PwC’s 3,500 summer interns set for virtual internship

The impact of Covid-19 has resulted in PwC US shifting its summer internship program to the virtual space.

The pandemic has forced the shutdown of non-essential businesses as governments seek to slow the spread of coronavirus. For office environments, such as in the professional services sector, social distancing policy has resulted in a wholesale move to remote and virtual work.

Many college students have been hit by rescindment of employment offers or the cancellation of internship programs, as companies either no longer have the need for new employees as demand crashes, or don’t have the digital infrastructure to effectively onboard, manage, and use new recruits.

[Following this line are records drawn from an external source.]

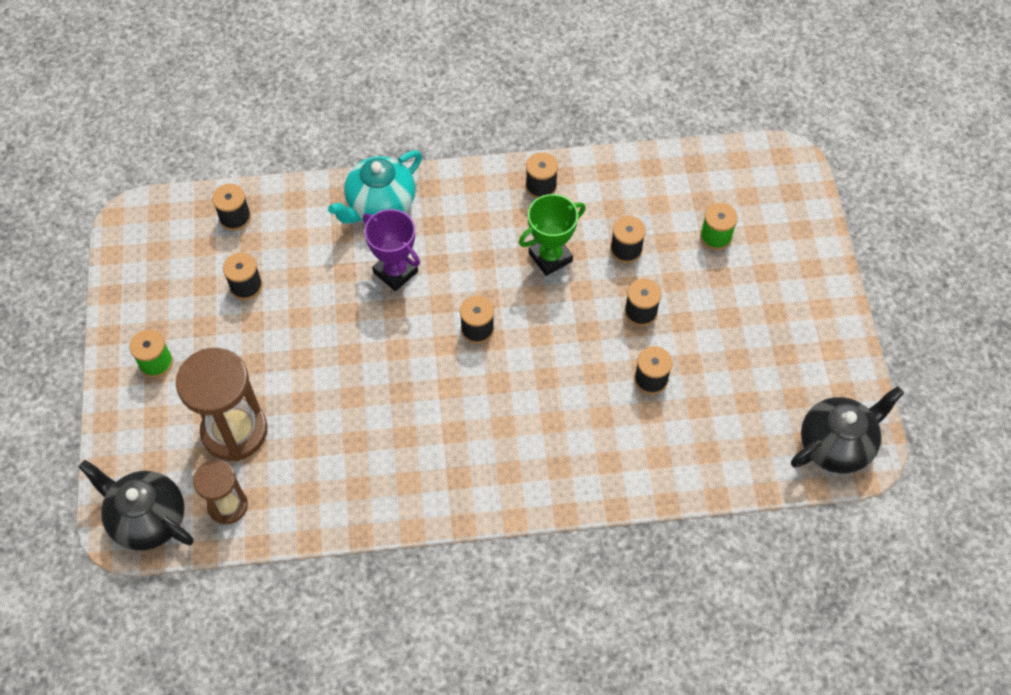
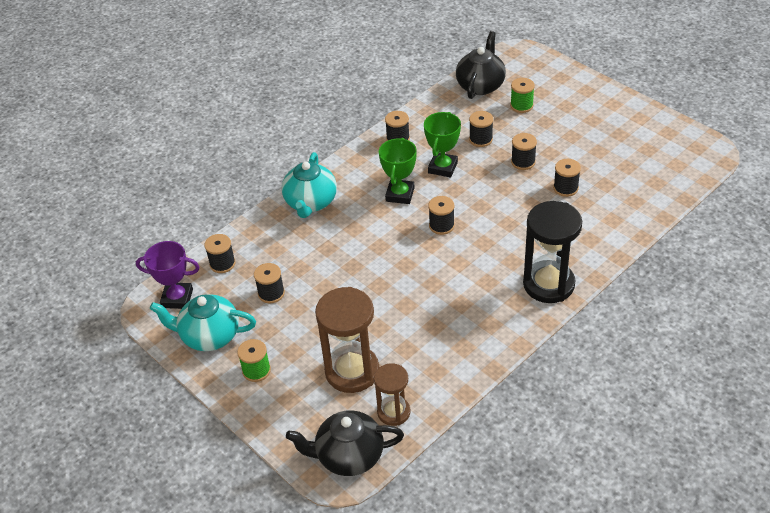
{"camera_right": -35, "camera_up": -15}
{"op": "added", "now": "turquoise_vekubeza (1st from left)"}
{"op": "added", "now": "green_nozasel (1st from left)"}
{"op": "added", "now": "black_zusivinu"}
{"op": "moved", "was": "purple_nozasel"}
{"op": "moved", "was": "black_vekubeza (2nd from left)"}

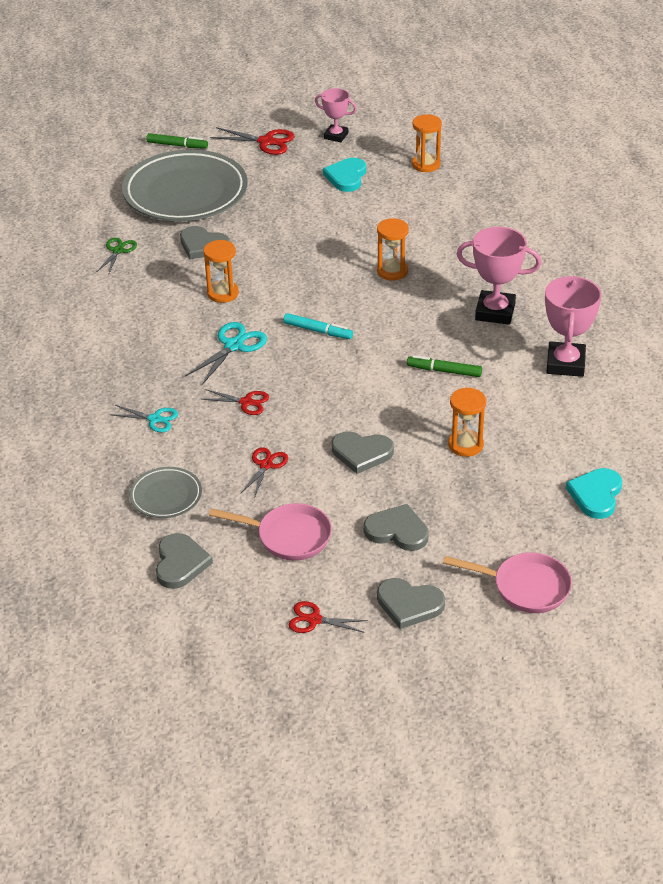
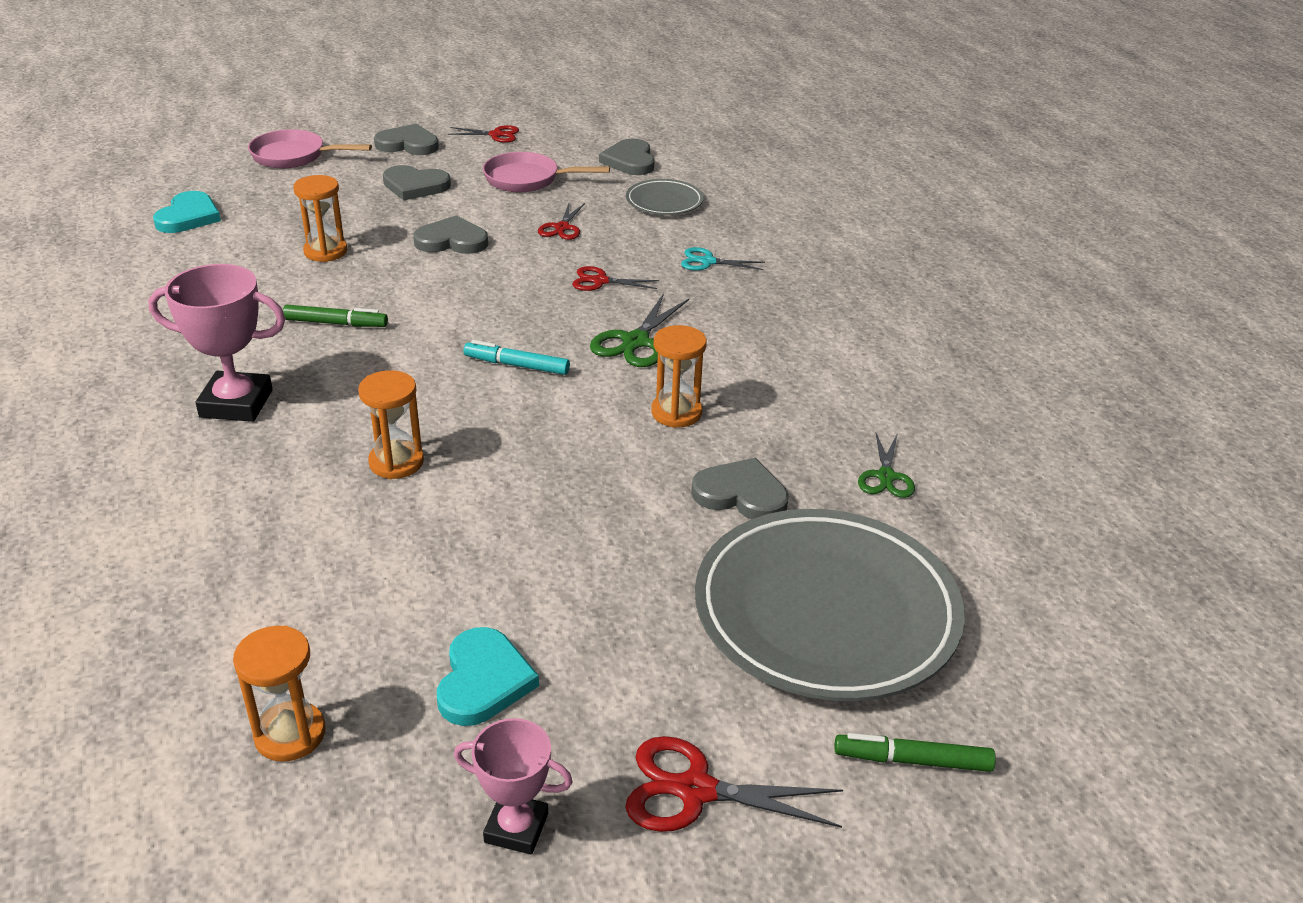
{"camera_right": 170, "camera_up": -5}
{"op": "removed", "was": "pink_nozasel (3rd from left)"}
{"op": "recoloured", "was": "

Larger companies with adequate technological infrastructure, however, are pushing ahead with virtual internship programs. Big Four accounting and consulting firm PwC US is one such company.

PwC's 3,500 summer interns set for virtual internship

“We feel good about our technology,” Rod Adams, US recruiting lead for PwC, told publication Poets & Quants. “We’ve invested quite a bit in our technology and infrastructure as a firm over the last few years. That investment definitely has positioned us well for our people who are here to work virtually. That investment will help us with the interns as well.”

Though the firm considered cancelling the summer internship, it eventually decided to move forward with a remote experience. PwC annually hires approximately 3,500 undergraduate and MBA students as summer interns.

The program has been moved back from June 1 to July 1, and will last six weeks. Working virtually, interns will still serve clients and work with engagement teams.

A typical career progression with the Big Four firm starts with an internship, with the summer hires supporting the company’s associates on project work. Then, the successful interns come back as associates themselves.

PwC is ultimately confident that it can provide a worthwhile experience for interns despite the altered nature of the program. Adams says interns will still be effectively monitored for how engaged they are and what ideas and value they bring to the company during the six-week program.

Interns, meanwhile, can still get a feel for the culture and community of the firm by meeting people virtually and asking questions, according to Adams. After-work social events, however, will have to wait.